Dès 1673, les Gobelins pouvaient passer pour « une petite ville », peuplée des meilleurs artistes et artisans du royaume. Dans leurs murs, peintres et tapissiers mais aussi teinturiers, fondeurs, graveurs, ébénistes et de nombreux autres métiers d’art plus spécifiques encore, élaborèrent, ensemble, les contours d’une esthétique nouvelle : le style versaillais, dont la beauté classique et grandiloquente avait conquis les cours européennes. Les plus importantes d’entre elles goûtaient, sous la forme de présents diplomatiques, à ces créations inégalées, exclusivement destinées à l’ameublement des maisons royales, impériales, puis nationales.

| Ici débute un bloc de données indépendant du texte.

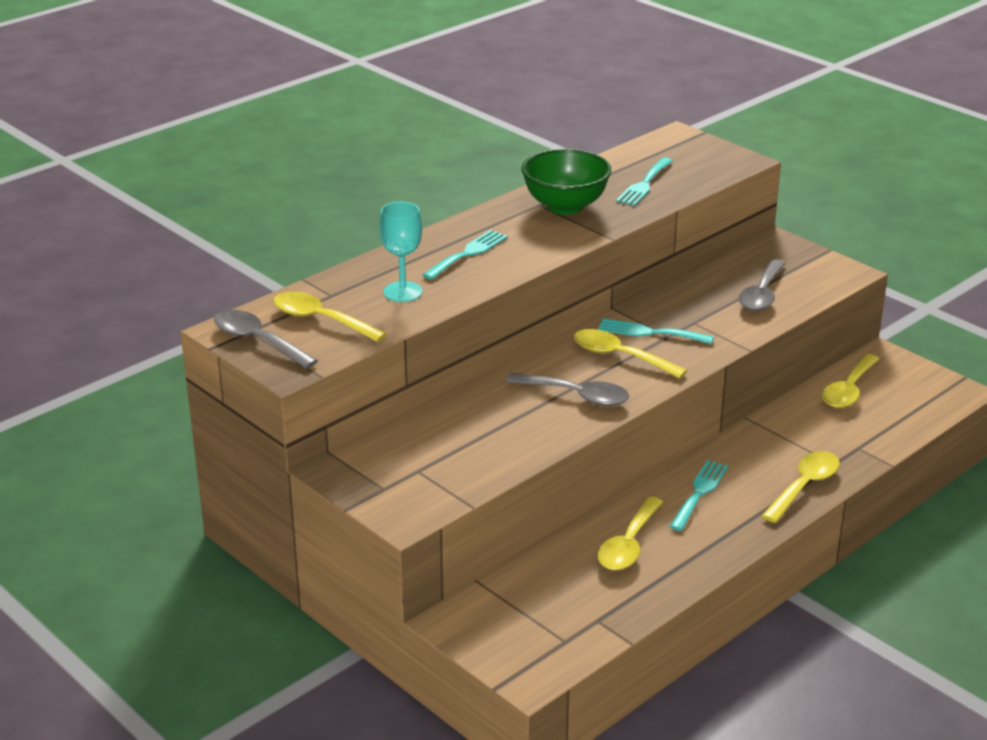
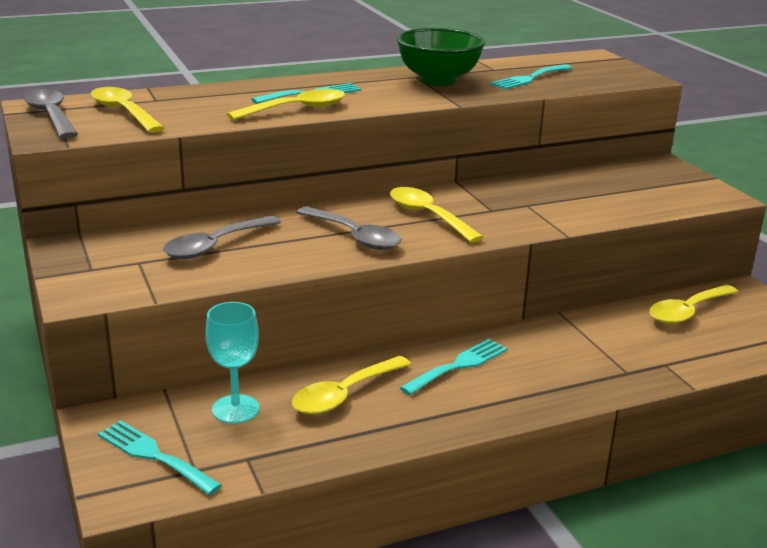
camera: 20 degrees right, 5 degrees down
(402, 292) = (220, 107): turquoise goblet -> turquoise goblet (235, 409)
(649, 332) = (475, 204): turquoise fork -> turquoise fork (154, 455)
(762, 294) = (616, 196): grey spoon -> grey spoon (215, 246)
(804, 486) = (578, 386): yellow spoon -> yellow spoon (297, 109)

Trésors du Mobilier national
Des multiples ouvrages tissés dans les manufactures nationales, seuls ceux « tombés de métier » à Beauvais, dans l’Oise, sont proposés au marché privé. Ceux produits aux Gobelins et à la
Savonnerie sont aussitôt versés dans les collections du Mobilier national, chargé de leur entretien et de leur affectation.
L’ancien Garde-Meuble royal, institué par Le Brun en 1667, conserve environ 100 000 objets qu’il destine à l’ameublement du palais de l’Élysée, des résidences présidentielles, des ministères,
des ambassades et des grandes administrations. Les meubles qui souffrent le plus de leur usage quotidien, les sièges par exemple, sont confiés à l’un des sept ateliers de restauration installés depuis 1937 dans le bâtiment construit par Auguste Perret sur les anciens jardins de la manufacture des Gobelins. Les dépôts d’œuvres, avant d’être accordés aux administrations ou aux expositions, font l’objet d’examens minutieux par les inspecteurs du Mobilier national, garants de l’intégrité des collections.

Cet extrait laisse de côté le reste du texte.